**PAGE**

— begin —

This post is part of Blog Action Day, and is my contribution to the event, for which over 15,000 blogs have signed up to participate.
Everything You Do Matters
I can’t rattle off facts about the environment like I could in elementary school. I can’t quote data about climate change (or even lines from An Inconvenient Truth, for that matter). I can’t say for sure how much of a climate crisis our world is facing, and in what ways (if at all) our actions have contributed to an acceleration of global warming and its brethren. Will the polar ice caps melt? Will lower Manhattan become submerged? Will hurricanes and tornadoes and tsunamis and acid rain and fires cause irreparable damage to our precious planet, leading to conditions that are unlivable?
Or are we making a big fuss about nothing? Are the crises we’re observing part of a cycle? Is it possible that humans have an altogether insignificant effect on the health of the planet?
I can’t answer these questions.
And a lot of smarter people than me can’t agree on the answers either (though there are a lot of them who do agree). But what I want to say is that the answers to those questions are more or less irrelevant. What I want to say is that these questions are merely a way to frame the issue of individual and corporate and societal responsibility to life and health and livelihood and humanity as a political one. What I want to say is that taking care of the earth - and, as a consequence, ourselves - is and should not be a question. What I want to say is that politicizing the issue of global climate change leads to far too much fruitless debate, and far too little action.
What I want to say is that everything you do matters.
The world is connected, and each individual action is a world-changing one. In living our lives, we are not merely influencing things on a global scale. We are - in each moment, each choice, each gesture - creating a new world. Every moment life begins again, and in our hands is the ability to shape reality, to make things, and make things beautiful.
God or evolution or something we can’t even imagine has given us the ability to do magic with our hands and minds and hearts. By recognizing our responsibility to act, and, indeed, the impossibility of inaction, we can begin to see the importance of making deliberate, considered, aware decisions in everyday life. Not because you can “save the world,” but because you can increase your quality of life, and the quality of life for those around you and those who inhabit the earth after you.
What does this all mean practically?

— end —

**PROVIDED RECORDS**
— begin —

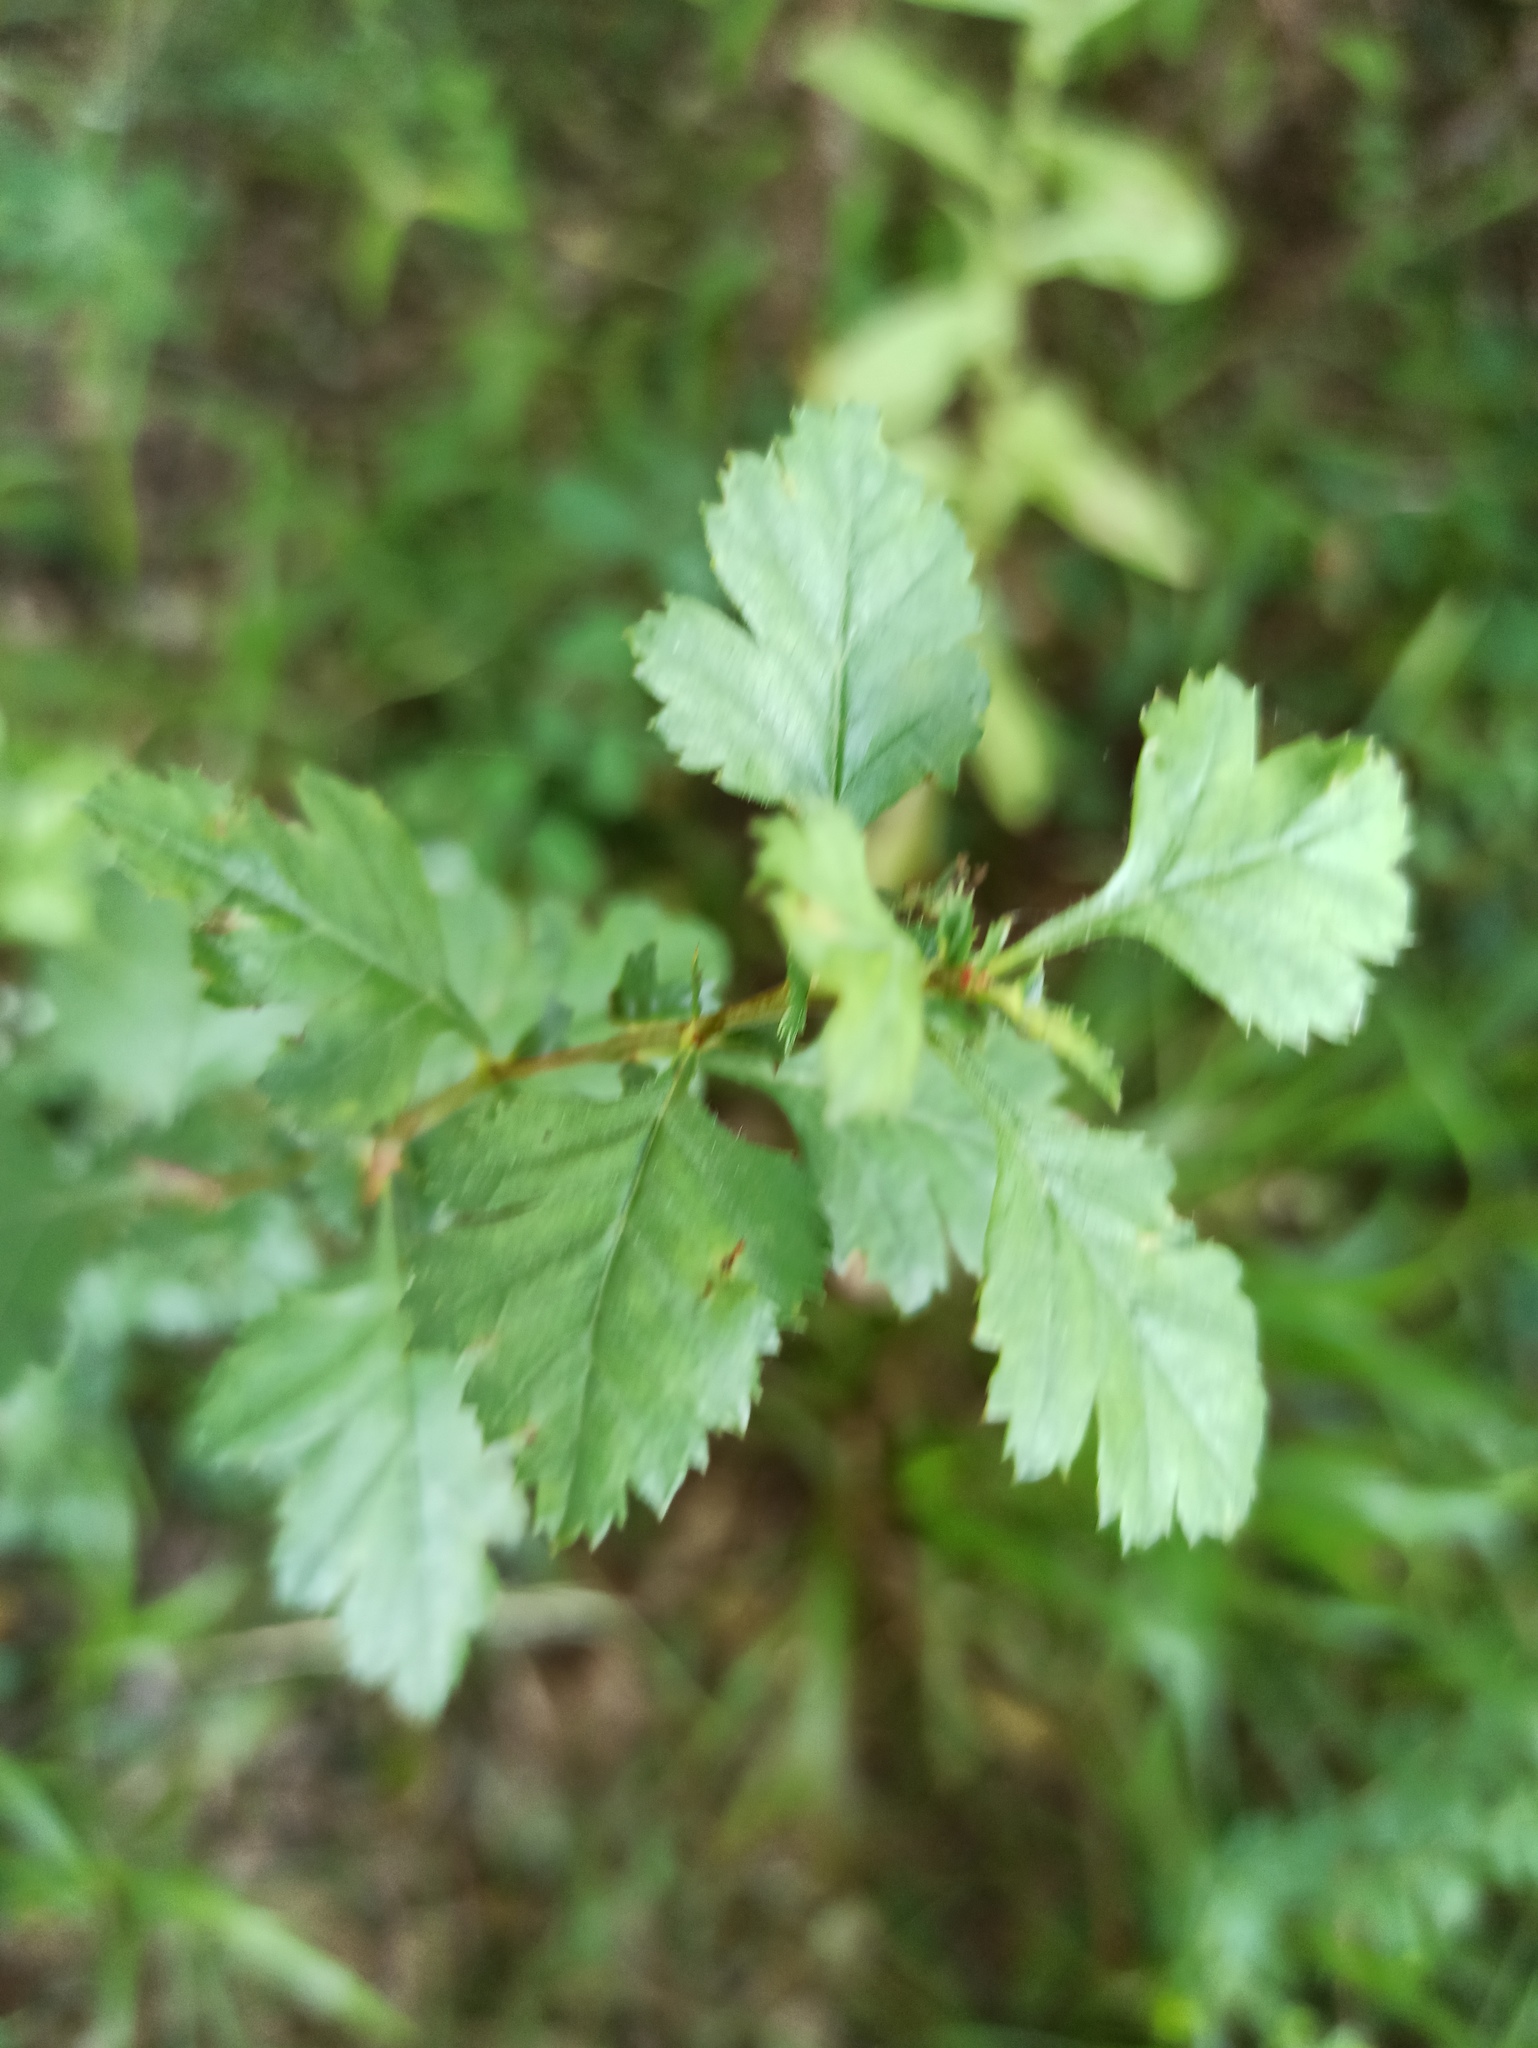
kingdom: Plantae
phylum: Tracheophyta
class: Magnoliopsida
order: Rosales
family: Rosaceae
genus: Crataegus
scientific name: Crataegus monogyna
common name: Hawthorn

— end —

**SHORT PROBLEM**
Retype the part of the Blog Action Day post between "I can’t answer" and "you do matters.", inclusive. Rely only on the text for this work.

**IN RESPONSE**
I can’t answer these questions.
And a lot of smarter people than me can’t agree on the answers either (though there are a lot of them who do agree). But what I want to say is that the answers to those questions are more or less irrelevant. What I want to say is that these questions are merely a way to frame the issue of individual and corporate and societal responsibility to life and health and livelihood and humanity as a political one. What I want to say is that taking care of the earth - and, as a consequence, ourselves - is and should not be a question. What I want to say is that politicizing the issue of global climate change leads to far too much fruitless debate, and far too little action.
What I want to say is that everything you do matters.